In line with decisions made in similar cases, Justice Holman considered that the suffering and complications the boys experienced as a result of both their condition and the artificial ventilation, made prolonging such treatment “not only futile but unjustifiable.” Agreeing with the boys’ doctors, he ruled:
“It seems to me that artificially to prolong their lives in this particular case lacks any purpose, confers no benefit at all apart from the fact of physical survival, and involves perpetuating the infliction of pain and discomfort for no gain or purpose. It is not in the best interests of either boy that the process be artificially prolonged, and it is in their best interests that nature should now be permitted to take its inevitable course.”
The boys’ parents argued that it was against their Islamic faith to withdraw life support before the children’s brains had stopped working and that turning it off was effectively killing them. To this Justice Holman responded:
“Several times in the present case the father has said that to withdraw the artificial ventilation, now that it has been commenced, involves killing the child. I completely understand how he perceives it that way and, indeed, that may be the viewpoint also of his Islamic faith. However…there is, and can be, no legal (nor indeed ethical) distinction between a decision to withhold artificial ventilation and a decision to withdraw or discontinue it once started. In neither case does the decision involve killing the child. The child is not killed. He dies because of the natural result or effect of his underlying disorder or disease.”
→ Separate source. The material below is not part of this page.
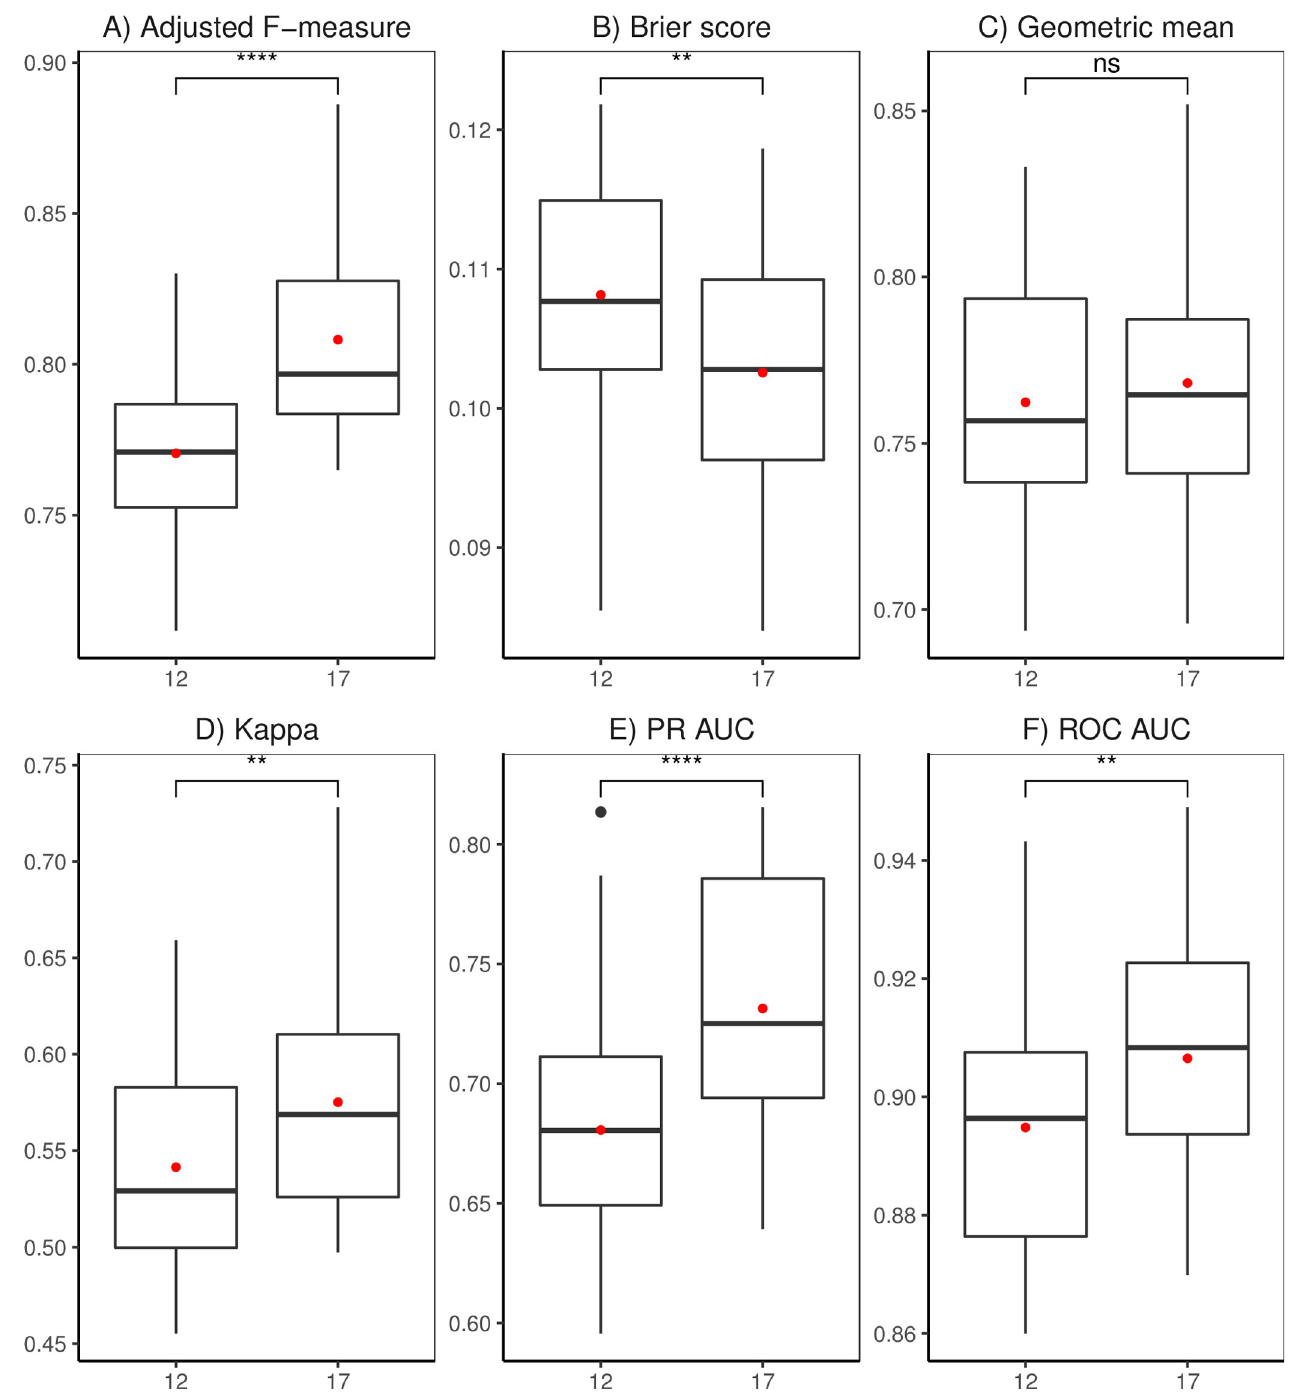
Fig 6. Performance metrics (A: Adjusted F-measure, B: Brier score, C: Geometric mean, D: Cohen’s Kappa, E: PR AUC, F: ROC AUC) for the ensemble models. The black line and red dot inside the box are the median and mean, respectively. Wilcoxon rank test significance values: Not significant (ns) p > 0.05; � p < 0.05; �� p < 0.01; ��� p < 0.001; ���� p < 0.000.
NZHPA considers that this judicial decision is highly relevant to the current discussion on end of life issues in New Zealand. To clarify for the purpose of present debate, not only is this not a case of killing these children, but neither is it a case of euthanasia (as some mistakenly consider switching off life support to be). Euthanasia is intrinsically different from a situation where futile or unduly burdensome life-prolonging treatments are withheld or withdrawn. In these situations, the intention is to reject the futile or unduly burdensome treatment, not to kill the patient.
Euthanasia is similarly distinct from a situation where a patient is given medication in order to alleviate his or her suffering, even if this risks hastening their death. Here the intention is to alleviate the patient’s suffering via the medication, not to kill them by administering a lethal dose of drugs. If the intention is in fact to kill the patient via the medication or by withholding or withdrawing treatment, it would correctly be called euthanasia.
Such examples have been confused as constituting euthanasia and have been used by pro-euthanasia advocates to say that euthanasia is happening already and that it should therefore be legalised. The fact that something unlawful happens in society is not sufficient reason to legalise it, and as noted above, such examples are not euthanasia as the intention to put the patient to death is absent.
Some people criticise those who distinguish between intended and unintended hastening of death. However, to understand the distinction one only needs to consider the intentions of leaders who sent their soldiers to fight the Nazis. These leaders would have known that they were sending their soldiers into situations where many deaths were inevitable, but the leaders’ intention was to defeat the Nazis, not to cause the deaths of their soldiers.
Let’s be crystal clear that we know what it is that we’re talking about in the upcoming months as we consider issues as important and as far-reaching as euthanasia and physician-assisted suicide.